Crack growth and coalescence from discontinuities is the fundamental process that underlies the majority of rock mass failures. Still, however, numerical simulation of this process remains a formidable challenge. The main reasons include that tensile and shear fractures are often mixed in the cracking process, that the cracking patterns depend strongly on the configuration of preexisting discontinuities, and that the cracking process may take place at different scales. The purpose of this paper is to evaluate the capabilities of the recently developed double-phase-field model (Fei and Choo, 2021) for simulating mixed-mode fracture in laboratory- and field-scale rocks with discontinuities. Simulation results show that the double-phase-field model can well reproduce laboratory test data, in terms of not only qualitative mixed-mode cracking patterns but also quantitative stress-strain responses. The results further demonstrate that the model can simulate complex rock fracture processes at the field scale such as slope failure due to crack growth and coalescence from joints.

1. Introduction

Crack growth and coalescence from discontinuities is a primary mechanism underlying the failure of rock masses. A myriad of studies has investigated the processes and consequences of cracking in rocks with discontinuities at the field and laboratory scales, bridging their observations across scales (see Einstein, 2021 and references therein). These studies have commonly found that rock cracking processes usually involve a combination of tensile (mode I) and shear (mode II) fractures.

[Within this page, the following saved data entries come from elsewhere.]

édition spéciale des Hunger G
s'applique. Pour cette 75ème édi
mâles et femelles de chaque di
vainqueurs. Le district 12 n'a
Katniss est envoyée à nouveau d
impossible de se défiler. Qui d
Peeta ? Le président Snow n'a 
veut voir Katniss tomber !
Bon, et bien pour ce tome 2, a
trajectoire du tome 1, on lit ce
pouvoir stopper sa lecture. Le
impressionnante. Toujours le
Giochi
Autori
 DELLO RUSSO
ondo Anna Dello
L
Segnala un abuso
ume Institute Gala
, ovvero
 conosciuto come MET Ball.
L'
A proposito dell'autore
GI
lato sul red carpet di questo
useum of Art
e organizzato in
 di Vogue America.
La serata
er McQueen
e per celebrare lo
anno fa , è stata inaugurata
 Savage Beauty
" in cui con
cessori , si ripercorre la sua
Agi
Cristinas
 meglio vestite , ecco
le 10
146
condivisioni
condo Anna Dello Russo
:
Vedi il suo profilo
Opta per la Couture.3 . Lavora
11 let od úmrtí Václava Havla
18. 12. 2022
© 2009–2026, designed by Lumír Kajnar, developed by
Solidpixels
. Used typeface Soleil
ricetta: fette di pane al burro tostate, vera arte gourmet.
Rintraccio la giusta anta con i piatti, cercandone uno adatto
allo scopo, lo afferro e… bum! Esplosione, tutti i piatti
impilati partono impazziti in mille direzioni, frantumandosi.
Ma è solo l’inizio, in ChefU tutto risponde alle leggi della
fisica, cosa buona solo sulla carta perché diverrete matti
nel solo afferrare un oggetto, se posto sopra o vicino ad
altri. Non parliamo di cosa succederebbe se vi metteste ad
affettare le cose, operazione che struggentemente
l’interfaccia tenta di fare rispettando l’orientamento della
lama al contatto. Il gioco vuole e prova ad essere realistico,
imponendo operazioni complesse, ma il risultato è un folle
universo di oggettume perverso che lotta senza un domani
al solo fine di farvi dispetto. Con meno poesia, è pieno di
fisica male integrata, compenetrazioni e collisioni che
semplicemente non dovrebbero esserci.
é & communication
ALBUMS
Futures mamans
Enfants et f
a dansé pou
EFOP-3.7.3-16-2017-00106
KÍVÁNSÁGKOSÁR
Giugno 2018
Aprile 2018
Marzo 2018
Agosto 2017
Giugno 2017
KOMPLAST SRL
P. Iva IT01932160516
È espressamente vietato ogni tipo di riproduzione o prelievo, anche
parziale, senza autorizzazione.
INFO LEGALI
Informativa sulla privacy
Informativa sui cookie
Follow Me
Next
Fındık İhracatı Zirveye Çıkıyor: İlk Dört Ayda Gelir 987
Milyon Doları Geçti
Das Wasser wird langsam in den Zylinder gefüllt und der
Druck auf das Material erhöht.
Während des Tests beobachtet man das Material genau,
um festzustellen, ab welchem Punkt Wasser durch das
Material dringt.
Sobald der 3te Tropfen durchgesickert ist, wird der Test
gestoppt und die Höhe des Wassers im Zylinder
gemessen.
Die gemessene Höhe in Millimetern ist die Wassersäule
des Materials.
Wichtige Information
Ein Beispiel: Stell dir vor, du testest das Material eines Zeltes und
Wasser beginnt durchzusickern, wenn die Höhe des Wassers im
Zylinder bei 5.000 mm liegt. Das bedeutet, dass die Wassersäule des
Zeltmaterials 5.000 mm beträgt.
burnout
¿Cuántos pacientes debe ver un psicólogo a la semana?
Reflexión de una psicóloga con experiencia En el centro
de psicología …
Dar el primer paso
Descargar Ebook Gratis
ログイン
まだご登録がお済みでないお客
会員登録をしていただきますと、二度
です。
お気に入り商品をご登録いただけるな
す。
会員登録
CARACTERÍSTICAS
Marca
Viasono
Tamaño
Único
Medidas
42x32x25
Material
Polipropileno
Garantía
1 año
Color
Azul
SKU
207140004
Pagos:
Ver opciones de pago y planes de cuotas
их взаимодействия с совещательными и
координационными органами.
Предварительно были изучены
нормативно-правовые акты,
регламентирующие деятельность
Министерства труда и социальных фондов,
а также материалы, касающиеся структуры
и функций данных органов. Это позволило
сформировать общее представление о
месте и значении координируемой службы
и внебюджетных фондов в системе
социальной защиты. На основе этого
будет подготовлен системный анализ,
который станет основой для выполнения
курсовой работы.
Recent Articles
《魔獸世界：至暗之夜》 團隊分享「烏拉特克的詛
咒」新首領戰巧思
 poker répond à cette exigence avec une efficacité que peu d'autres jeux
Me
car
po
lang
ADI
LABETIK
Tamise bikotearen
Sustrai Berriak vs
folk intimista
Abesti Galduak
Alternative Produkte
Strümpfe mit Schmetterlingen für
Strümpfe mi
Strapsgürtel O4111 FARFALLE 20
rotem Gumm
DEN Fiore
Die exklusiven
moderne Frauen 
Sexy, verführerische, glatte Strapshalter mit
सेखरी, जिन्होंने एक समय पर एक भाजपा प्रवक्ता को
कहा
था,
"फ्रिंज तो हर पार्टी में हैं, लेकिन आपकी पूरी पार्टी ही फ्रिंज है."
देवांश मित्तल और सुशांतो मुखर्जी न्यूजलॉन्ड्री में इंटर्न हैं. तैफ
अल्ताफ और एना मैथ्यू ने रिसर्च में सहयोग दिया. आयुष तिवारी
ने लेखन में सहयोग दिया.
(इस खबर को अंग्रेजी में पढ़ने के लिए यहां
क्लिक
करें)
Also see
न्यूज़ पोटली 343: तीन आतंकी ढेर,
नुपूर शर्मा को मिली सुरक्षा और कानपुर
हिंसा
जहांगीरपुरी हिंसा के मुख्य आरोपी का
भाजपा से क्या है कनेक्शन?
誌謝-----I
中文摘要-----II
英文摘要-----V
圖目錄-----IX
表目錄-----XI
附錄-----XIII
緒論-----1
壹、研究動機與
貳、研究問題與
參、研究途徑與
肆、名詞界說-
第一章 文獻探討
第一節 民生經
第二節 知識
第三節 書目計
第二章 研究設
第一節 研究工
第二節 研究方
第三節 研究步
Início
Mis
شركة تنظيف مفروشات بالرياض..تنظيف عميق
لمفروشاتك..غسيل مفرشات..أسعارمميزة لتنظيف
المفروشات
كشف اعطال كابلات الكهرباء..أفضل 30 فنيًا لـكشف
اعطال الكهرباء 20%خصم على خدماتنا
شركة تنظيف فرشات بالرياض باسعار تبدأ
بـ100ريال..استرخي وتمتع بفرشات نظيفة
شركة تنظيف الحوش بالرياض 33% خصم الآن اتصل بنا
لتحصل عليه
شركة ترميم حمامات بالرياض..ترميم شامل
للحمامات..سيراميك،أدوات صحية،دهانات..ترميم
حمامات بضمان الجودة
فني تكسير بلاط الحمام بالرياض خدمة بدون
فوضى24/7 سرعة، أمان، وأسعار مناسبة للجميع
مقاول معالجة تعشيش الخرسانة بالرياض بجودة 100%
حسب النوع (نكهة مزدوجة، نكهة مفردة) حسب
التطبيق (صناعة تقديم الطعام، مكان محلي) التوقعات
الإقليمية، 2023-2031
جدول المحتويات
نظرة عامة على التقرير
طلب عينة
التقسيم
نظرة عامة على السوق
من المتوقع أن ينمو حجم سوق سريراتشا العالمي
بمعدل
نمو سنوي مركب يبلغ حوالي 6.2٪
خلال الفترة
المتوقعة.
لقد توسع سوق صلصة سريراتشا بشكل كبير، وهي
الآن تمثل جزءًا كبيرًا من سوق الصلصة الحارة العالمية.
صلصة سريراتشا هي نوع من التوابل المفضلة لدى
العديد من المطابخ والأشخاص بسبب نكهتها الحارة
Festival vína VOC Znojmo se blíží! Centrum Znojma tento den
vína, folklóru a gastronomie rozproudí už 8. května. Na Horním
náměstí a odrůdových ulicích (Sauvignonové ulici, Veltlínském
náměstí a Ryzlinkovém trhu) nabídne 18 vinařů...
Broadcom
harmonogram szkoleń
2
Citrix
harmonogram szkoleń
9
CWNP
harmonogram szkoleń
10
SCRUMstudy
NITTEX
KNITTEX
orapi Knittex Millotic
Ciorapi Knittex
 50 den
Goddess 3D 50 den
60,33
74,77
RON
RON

Meanwhile, many types of numerical methods have been advanced to simulate crack growth and coalescence from rock discontinuities. These methods may be grouped into two categories: (i) macroscopic (continuum-based) methods, and (ii) microscopic (grain-based) methods. Macroscopic methods (e.g., Bobet and Einstein, 1998a; Shen and Stephansson, 1994; Wu and Wong, 2012) can be applied to both laboratory- and field-scale problems; however, they require one to carefully select criteria for crack nucleation and propagation and often involve complex algorithms for simulating the onset and growth of cracks. On the other hand, microscopic methods (e.g., Zhang and Wong, 2012, 2013; Zhang et al., 2019) can simulate fracturing processes based on first principles and without complex algorithms; however, their applicability is inherently limited to small-scale problems. Thus, although the microscopic methods are an indispensable tool to gain insights into the physics of rock cracking, the macroscopic methods remain useful for addressing engineering-scale problems in rock mechanics.